In the process of transformation, competence is of two types:
- Natural competence
- Artificial competence
It is a type, where a transformation occurs naturally in response to environmental signals and extreme conditions. There are about 1% of bacteria which can develop competence naturally. A set of genes are carried by the naturally competent bacteria which helps in the migration of DNA across the cell membrane naturally and incorporation into the recipient’s cell.
It is a type where transformation is induced artificially by some chemical or physical method. In this, the transformation process is forced, did not occur naturally. Artificial competence can be achieved by both chemical and physical methods:
The artificial competence can be achieved by the chemical method through the Divalent cation method and physical method through the Electroporation.

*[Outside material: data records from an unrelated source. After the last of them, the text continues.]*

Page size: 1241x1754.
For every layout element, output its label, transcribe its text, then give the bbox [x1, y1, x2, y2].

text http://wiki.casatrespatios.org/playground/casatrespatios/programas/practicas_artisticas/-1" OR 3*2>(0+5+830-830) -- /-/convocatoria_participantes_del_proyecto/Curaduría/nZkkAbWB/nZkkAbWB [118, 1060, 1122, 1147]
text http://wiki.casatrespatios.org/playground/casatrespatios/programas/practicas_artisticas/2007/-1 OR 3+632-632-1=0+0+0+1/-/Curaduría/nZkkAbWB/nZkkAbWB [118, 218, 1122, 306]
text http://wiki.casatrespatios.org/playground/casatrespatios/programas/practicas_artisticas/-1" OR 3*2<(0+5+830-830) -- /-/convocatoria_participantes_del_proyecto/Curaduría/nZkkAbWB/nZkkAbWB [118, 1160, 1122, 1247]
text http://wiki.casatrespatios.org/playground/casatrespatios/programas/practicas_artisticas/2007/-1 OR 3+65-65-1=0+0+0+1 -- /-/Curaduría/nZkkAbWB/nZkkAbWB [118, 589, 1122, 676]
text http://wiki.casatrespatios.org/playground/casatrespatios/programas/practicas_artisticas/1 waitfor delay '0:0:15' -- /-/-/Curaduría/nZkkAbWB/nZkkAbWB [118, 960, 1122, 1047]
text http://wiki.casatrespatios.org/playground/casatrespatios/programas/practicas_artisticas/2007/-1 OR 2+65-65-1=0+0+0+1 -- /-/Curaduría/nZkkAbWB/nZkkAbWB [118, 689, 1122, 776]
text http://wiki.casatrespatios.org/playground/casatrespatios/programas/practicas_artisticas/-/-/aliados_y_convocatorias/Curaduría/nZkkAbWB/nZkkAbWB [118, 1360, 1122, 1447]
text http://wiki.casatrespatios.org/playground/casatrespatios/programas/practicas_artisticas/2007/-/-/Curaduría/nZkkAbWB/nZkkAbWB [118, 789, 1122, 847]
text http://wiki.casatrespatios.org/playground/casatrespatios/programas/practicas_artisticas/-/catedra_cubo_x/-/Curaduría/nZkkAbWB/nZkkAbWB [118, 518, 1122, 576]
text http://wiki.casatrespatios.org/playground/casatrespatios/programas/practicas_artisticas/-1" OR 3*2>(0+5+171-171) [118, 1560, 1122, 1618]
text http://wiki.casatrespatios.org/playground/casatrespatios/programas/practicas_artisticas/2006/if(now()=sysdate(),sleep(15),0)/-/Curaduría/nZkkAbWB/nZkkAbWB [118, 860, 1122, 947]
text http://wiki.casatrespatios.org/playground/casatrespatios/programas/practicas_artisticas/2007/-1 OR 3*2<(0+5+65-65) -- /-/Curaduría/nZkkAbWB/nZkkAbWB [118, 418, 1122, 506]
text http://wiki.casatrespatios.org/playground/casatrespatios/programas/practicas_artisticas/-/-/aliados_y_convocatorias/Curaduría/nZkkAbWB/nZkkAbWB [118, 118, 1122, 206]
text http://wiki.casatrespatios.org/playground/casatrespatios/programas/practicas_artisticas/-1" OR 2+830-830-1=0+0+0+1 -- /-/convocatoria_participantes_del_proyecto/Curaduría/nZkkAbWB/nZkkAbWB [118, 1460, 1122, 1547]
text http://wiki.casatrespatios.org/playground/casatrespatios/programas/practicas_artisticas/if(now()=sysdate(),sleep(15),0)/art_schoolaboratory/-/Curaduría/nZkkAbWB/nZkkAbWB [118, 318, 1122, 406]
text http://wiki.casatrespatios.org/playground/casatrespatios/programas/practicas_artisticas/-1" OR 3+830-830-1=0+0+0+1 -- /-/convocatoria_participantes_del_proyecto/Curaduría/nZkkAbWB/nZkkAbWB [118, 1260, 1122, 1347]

Divalent cation method: It was first introduced by the two scientists Mandel and Higa in the year 1970. In the divalent cation method, the E.coli culture is taken which is in the log phase. Then the E.coli culture is centrifuged. From the E.coli culture, the pellet of bacteria is resuspended in the divalent ion solution like calcium chloride. After that, the culture is kept in the cold conditions which will weaken the cell surface of the bacteria and will allow the binding of free DNA molecule.
Then, the bacterial suspension is suddenly subjected to the high temperature (42 Degrees Celsius) for 30 seconds in the boiling water bath will refer as Heat shock. This will create the thermal imbalance in the bacterial cell and will force the binding of free DNA into the cell.
Electroporation: It is an alternative method of chemical transformation. In electroporation, the bacterial cell is subjected to high voltage of 15KV/cm for a 5µ sec, by applying an electric field will refer as Electroshock. The electric shock enhances the ability to take up the free DNA strand. In 1982, a technique of introducing free DNA into the mice was by a scientist Neumann where he treated it with the short pulses at high voltage.
Therefore for transformation, the non-competent cell has to be competent. The competence is developed by the environmental signals like temperature, pH, heat etc. which makes the cell competent by enhancing the ability to take up the free DNA.